Oct 11 (Reuters) – It’s not easy being a crypto investor.
They’ve seen the value of their holdings drop like a brick this year, and now many are stewing over the safety of their crypto cash after a series of heists that’s seen around $2 billion spirited away by hackers.
Enter the ghost of technology’s past.
Hardware wallets – old-school physical devices similar to USB drives that stash crypto holdings offline – might seem a throwback to a more innocent digital age, but they’re proving to be a popular response to a cutting-edge conundrum.
The global hardware wallet market, valued at $245 million in 2021, is expected to swell to over $1.7 billion by 2030, according to market research firm Straits Research.
It’s being fueled by a steady stream of cyber robberies that, according to researcher Chainalysis, has seen thieves steal $1.9 billion in crypto in the first seven months of the year, an increase of 60% from a year earlier. Much of this was stolen directly from blockchains or “hot” online wallets.
It’s not only hacks making investors edgy. Others lost access to their crypto when major lenders such as Celsius Network and Voyager Digital collapsed in July.
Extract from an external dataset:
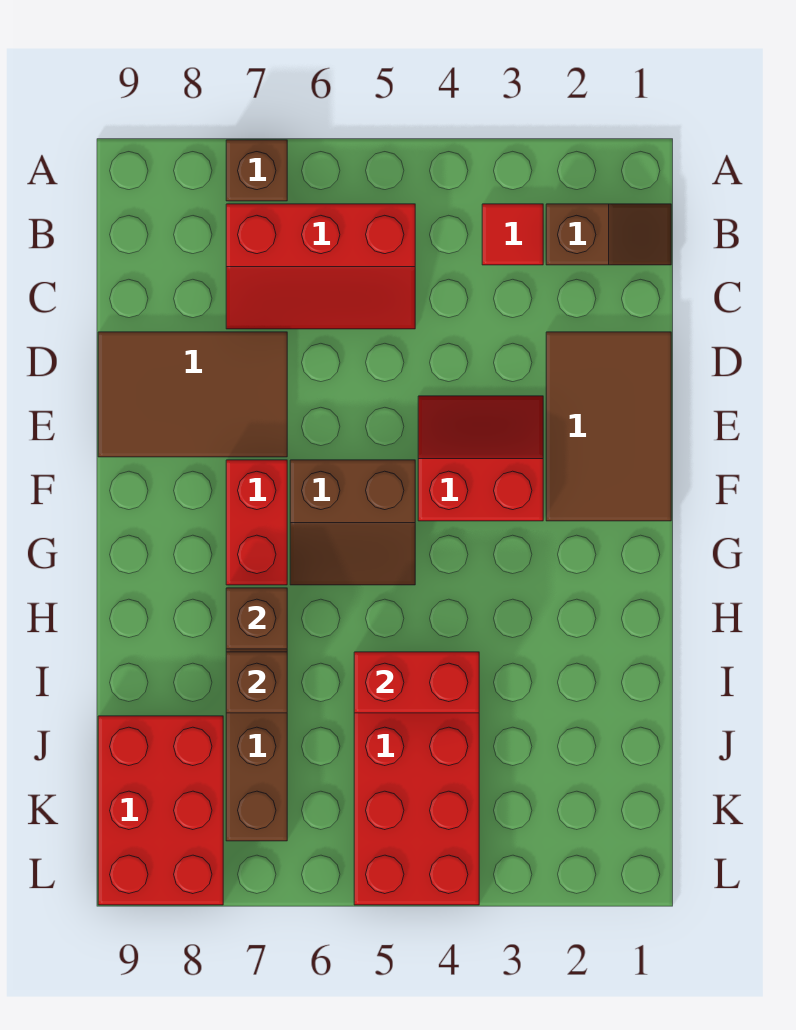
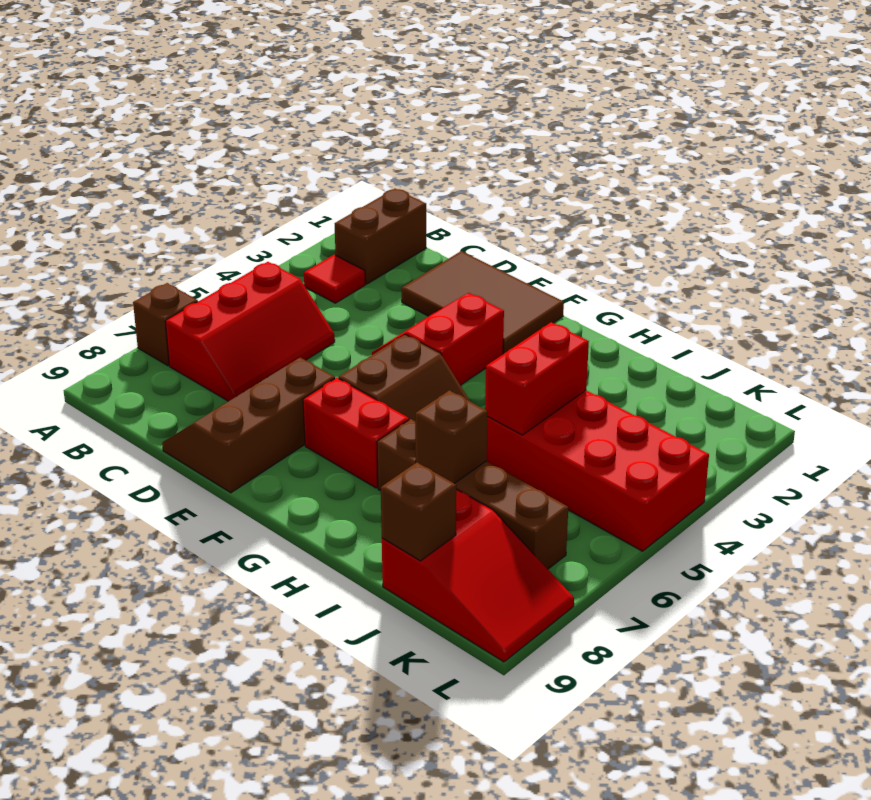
brown 1x2 slope [546,204,671,265] -> brown 1x2 brick [335,189,426,284]
brown 2x3 tile [98,332,287,457] -> brown 2x3 slope [162,357,335,493]
brown 1x1 brick [226,588,287,649] -> brown 1x1 brick moved to [381,462,456,561]
red 2x3 brick [98,716,223,905] -> red 2x3 slope [382,489,574,662]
“We have definitely seen increased interest in hardware wallets, and in general self-custody, post-several issues,” said Adam Lowe, chief product and innovation officer at U.S.-based CompoSecure (CMPO.O), one of several hardware wallet makers seeking to capitalize on a rush for safety.
“The day of or day after those events, we would see very significant (sales) lifts.”
There’s no such thing as a free crypto lunch, though: While hot wallets are convenient and allow for quick trading, hardware wallets typically don’t appeal to first-time investors, who often buy cryptocurrencies on big exchanges and might choose to keep their assets on those platforms, where they can simply log in with a username and password.
BLOWING HOT AND COLD
Although hot wallets are usually free and offer quick access to crypto, they can be vulnerable to hacks. In August, nearly 8,000 crypto wallets on the Solana blockchain were hit by hackers who made off with more than $5 million in crypto.
“Users are strongly encouraged to use hardware wallets,” Solana said at the time.
France’s Ledger, another hardware wallet maker, said it saw a spike in sales after the Solana wallets heist.
“We do see significant uptick in user-based interest in some of these situations of stress in the markets,” aid Alex Zinder, global head of Ledger Enterprise.
Most hardware wallets connect to a mobile app, where the owners of the digital keys needed to access their crypto keys can control their funds. Some use “Secure Enclave” technology, a security feature used to store sensitive data.
Josef Tětek, bitcoin analyst at Czech-based hardware wallet company Trezor, says he expects better phone interaction with cold storage wallets in the future, to serve investors in places like South America and Africa, where it’s more common for users to have mobile phones than personal computers.
Yet companies in this ballooning market might be advised to make hay while the sun shines.
One long-term question is whether phone makers will want to get in on the action, said Stan Miroshnik, co-founder and partner at 10T Holdings, which led Ledger’s $380 million Series C funding round last year.
“One question, I think, for the industry and where it’s going and in part what will drive consumer adoption, is what if every iPhone has a built-in Secure Enclave hardware wallet?”